Yahoo Becomes Second to Deny Google Data
Google suffered another setback in its efforts to defend its digital book library when rival Yahoo declined to provide information to assist with an upcoming copyright infringement lawsuit revolving around its digital-book scanning program.
Yahoo responded to a Google subpoena and objected to providing information for two upcoming court battles Google will face against the Author’s Guild and McGraw-Hill Companies. The plaintiffs accuse Google of digitizing material without prior consent from the copyright holder.
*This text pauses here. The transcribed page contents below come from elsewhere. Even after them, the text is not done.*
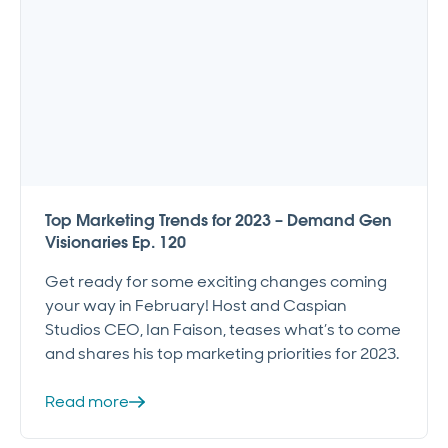
Top Marketing Trends for 2023 – Demand Gen
Visionaries Ep. 120
Get ready for some exciting changes coming
your way in February! Host and Caspian
Studios CEO, Ian Faison, teases what’s to come
and shares his top marketing priorities for 2023.
Read more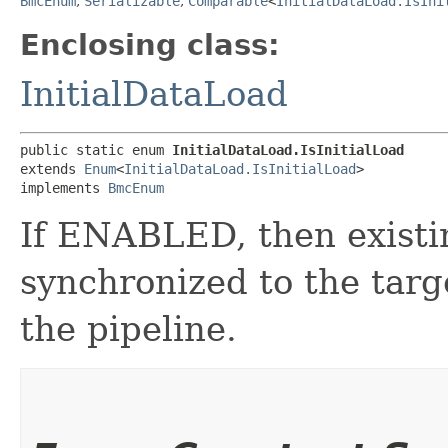
BmcEnum
,
Serializable
,
Comparable
<
InitialDataLoad.IsIni
Enclosing class:
InitialDataLoad
public static enum 
InitialDataLoad.IsInitialLoad
extends 
Enum
<
InitialDataLoad.IsInitialLoad
>

implements 
BmcEnum
If ENABLED, then existin
synchronized to the tar
the pipeline.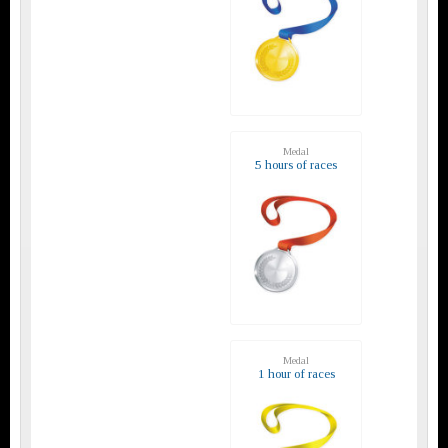
Medal
5 hours of races
Medal
1 hour of races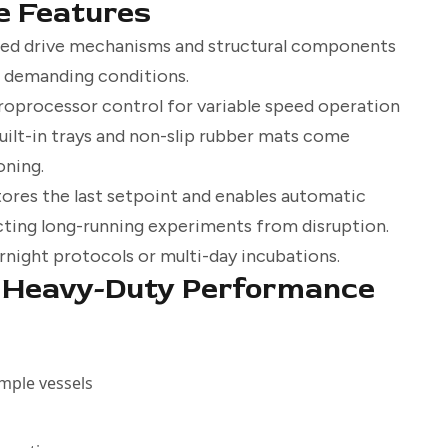
e Features
ced drive mechanisms and structural components
r demanding conditions.
roprocessor control for variable speed operation
uilt-in trays and non-slip rubber mats come
oning.
res the last setpoint and enables automatic
cting long-running experiments from disruption.
rnight protocols or multi-day incubations.
g Heavy-Duty Performance
ample vessels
Google had hoped to gain information about how its competitors had undertaken similar projects.
Yahoo said in its Nov. 20 filling to the United States District Court in the Northern District of California that the information Google sought was an “overbroad and unreasonable attempt to obtain confidential and trade secret documents from one of its chief competitors.”
“Yahoo is not a party to the underlying action against Google relating to book scanning, does not have a book-scanning program of its own, and has no information that is remotely relevant to the Google Action,” the company said in the filling.
Yahoo, a popular Internet service company, took the same route Amazon.com, the world’s largest online retailer, took in October when it balked at a similar subpoena. In addition to Yahoo and Amazon, Google had requested information from the Association of American Publishers, HarperCollins, Holtzbrinck Publishers, Microsoft and Random House.